近年では、法人組織になった美容室も増え、休みも週休二日制、休憩もぴっちりと取ることが出来る店も出現している美容業界ですが、個人経営の店などは、まだまだ有給はおろか、週に一度の休みや休憩時間に休憩を取るのもままらなないところも多いようです。
そのため、急に店に来なくなったり、メール1本で店をやめてしまう若い美容師さんも後を絶たないという話を聞くことがあります。雇用者や労働者が不利にならないために存在する「労働基準法」ですが、美容業界の現実は、実質的にその労働基準法が守られていないところが多いようです。中には労働基準法違反で美容室を訴えようとする人もいるようですが、果たして訴えることはできるのでしょうか?
目次
美容師が労働基準法で訴えることはできる?①まず残業代を請求する
朝早くから夜遅くまで働いている美容師さん。会社員のように定時を超えたら「残業代」が出たらどんなにいいかと思ったことはありませんか?
労働基準法では、労働時間は「1週間に40時間、1日に8時間」以上働かせてはいけないという決まりがあります。ただし特例として10人未満の事業所では、「44時間まで」となります。美容室は「商業」に入るため、従業員が10人以下の店ならこの特例に当てはまります。
1週間に44時間ということは、6日勤務として、1日7.3時間です。面貸し以外の多くの美容師さんが間違いなくこれ以上は働いてます。これ以上働いていて、残業代も出ないということは、2.5割増しで残業代を請求できる権利があります。
現に、店側が退職した美容師さんから500万円を請求されたケースもあるようです。
美容師が労働基準法で訴えることはできる?②内容証明で請求書を送る
ひとことに「訴える」と言っても、それは大変な労力となります。まず弁護士費用ですが、訴える金額にもよりますが、民事裁判の訴訟金額が100万円だとしたら着手金、成功報酬などで30~50万円は必要です。しかし、現在では、着手金なしなど良心的なところも出てきています。
残業代を払ってもらえない側になると、裁判でないと腹の虫は収まらないと思いますが、まずその前に「内容証明」で残業代を請求してみましょう。それにはタイムカードや、労働時間管理ソフト、メールの送受信などの証拠、それに給料明細、源泉徴収票などが必要となりますので、2年の時効が来る前に請求しましょう。すでに退職していて勤務表などがコピーできないときは、自分でExcelなどで作成したものや、メモなどでもOKです。
こちらもいまでは無料相談ができる弁護士さんなどが増えていますので、多少お金はかかってもプロに任せるのが賢明です。

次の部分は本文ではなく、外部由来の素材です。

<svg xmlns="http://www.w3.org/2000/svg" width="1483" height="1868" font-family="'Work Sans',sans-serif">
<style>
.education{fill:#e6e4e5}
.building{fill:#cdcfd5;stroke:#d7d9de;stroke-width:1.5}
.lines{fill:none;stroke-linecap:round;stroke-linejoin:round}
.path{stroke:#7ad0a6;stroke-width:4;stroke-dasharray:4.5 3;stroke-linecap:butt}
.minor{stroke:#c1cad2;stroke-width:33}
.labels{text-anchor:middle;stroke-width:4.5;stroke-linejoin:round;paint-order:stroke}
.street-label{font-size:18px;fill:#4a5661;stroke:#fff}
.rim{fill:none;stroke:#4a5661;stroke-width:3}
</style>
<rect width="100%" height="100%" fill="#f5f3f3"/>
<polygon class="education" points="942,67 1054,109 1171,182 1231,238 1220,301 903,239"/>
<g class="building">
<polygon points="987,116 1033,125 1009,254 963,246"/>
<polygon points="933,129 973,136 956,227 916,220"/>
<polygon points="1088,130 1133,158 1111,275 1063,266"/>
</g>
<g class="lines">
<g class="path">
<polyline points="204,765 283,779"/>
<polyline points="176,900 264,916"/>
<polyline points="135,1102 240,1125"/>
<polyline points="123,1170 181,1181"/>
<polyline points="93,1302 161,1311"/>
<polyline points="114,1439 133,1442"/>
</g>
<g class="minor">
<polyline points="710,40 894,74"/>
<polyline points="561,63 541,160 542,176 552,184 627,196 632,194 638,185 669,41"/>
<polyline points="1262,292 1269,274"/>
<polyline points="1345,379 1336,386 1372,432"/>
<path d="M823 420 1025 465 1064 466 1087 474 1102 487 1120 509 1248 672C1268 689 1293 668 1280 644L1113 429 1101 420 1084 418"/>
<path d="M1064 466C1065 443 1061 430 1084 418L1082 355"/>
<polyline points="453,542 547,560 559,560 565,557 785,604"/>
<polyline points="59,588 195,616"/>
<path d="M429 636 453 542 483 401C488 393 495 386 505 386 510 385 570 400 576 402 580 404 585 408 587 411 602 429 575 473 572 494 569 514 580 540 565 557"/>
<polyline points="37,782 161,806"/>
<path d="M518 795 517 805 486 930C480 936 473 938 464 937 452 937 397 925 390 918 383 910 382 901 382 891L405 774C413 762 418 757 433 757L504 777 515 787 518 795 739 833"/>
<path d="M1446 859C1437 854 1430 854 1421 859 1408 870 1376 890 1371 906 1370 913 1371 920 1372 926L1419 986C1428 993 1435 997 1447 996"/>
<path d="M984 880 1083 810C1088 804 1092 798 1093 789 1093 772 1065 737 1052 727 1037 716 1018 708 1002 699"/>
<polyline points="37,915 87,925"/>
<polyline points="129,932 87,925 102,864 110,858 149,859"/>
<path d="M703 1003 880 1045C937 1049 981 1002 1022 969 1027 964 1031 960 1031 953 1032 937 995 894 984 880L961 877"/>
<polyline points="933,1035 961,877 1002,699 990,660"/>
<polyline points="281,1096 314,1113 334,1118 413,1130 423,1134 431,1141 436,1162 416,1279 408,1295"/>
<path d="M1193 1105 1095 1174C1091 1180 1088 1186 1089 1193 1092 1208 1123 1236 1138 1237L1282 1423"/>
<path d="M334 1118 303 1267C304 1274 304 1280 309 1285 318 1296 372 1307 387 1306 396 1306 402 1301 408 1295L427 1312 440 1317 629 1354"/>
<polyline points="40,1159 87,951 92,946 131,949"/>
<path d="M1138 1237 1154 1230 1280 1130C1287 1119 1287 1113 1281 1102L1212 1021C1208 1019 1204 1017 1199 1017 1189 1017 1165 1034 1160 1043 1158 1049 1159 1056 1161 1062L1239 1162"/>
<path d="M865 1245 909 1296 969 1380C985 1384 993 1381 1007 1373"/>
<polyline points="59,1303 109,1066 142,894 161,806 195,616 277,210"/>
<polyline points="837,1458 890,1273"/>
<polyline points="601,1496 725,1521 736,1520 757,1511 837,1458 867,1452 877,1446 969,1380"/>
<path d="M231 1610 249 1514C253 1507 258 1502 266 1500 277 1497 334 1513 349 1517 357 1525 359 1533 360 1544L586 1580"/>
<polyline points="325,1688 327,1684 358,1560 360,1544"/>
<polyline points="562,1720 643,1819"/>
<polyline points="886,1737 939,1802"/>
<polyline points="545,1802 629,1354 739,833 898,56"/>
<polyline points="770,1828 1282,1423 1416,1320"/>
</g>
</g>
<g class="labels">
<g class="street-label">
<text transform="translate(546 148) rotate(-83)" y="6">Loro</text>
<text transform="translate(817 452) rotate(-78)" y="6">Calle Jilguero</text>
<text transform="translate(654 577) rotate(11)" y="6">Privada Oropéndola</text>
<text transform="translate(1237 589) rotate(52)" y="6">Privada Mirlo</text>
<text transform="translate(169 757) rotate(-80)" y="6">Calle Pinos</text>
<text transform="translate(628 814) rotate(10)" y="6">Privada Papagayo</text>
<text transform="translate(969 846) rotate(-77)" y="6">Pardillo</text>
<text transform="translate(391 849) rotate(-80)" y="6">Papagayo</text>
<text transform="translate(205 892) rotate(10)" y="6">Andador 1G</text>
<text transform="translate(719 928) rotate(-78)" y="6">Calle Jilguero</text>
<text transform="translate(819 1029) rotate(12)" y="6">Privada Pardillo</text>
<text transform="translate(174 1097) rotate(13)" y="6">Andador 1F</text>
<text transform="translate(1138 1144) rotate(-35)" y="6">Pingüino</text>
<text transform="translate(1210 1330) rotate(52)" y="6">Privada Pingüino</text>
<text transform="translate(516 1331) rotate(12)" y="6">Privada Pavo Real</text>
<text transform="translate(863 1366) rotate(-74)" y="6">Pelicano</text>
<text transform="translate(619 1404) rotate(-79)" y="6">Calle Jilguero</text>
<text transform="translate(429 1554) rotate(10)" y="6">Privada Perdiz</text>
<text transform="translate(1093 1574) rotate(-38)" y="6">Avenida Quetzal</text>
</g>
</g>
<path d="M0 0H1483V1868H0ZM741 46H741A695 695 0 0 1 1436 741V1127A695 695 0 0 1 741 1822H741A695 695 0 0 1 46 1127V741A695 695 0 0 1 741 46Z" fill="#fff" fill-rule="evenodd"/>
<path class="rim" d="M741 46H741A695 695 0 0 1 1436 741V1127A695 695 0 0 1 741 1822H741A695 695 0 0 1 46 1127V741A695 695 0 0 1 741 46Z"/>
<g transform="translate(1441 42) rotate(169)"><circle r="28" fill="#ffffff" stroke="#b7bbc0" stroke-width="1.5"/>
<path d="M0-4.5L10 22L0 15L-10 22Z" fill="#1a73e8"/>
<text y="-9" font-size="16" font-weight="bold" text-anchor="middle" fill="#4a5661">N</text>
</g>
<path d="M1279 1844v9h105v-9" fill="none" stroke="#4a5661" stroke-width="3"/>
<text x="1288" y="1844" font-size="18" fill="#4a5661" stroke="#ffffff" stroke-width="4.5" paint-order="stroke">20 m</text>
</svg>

こちらのほうも弁護士さんに頼んで、美容業界で実際に回収に成功した事例などが報告されています。
美容師が労働基準法で訴えることはできる?③裁判前に出来ること
それでも払ってもらえない場合、労働基準局に行き、まず是正勧告をしてもらいましょう。次に「労働審判」という方法があります。こちらは訴えた側に費用が発生しますが、訴訟に比べると安価です。裁判になる前にこちらで解決する場合も多いようです。
それでもダメな場合は民事裁判となります。こちらは莫大な費用もかかることですし、あくまでも最終決断としたほうがいいでしょう。
まとめ
美容師さんを巡る過酷な労働環境はいまに始まったことではありませんが、昔に比べると気軽に相談できる弁護士さんなどが増えてことで、内容証明で残業代を回収できるケースは増えてきているようです。ただしこちらも費用はかかってしまいますので、できれば労働基準局の「労働審判」で解決するケースが理想です。
夢を持って美容師さんになったあなたが、一刻も早く過酷な労働から開放されますように、また、未払いの残業代も回収できるよう、お力になれれば幸いです。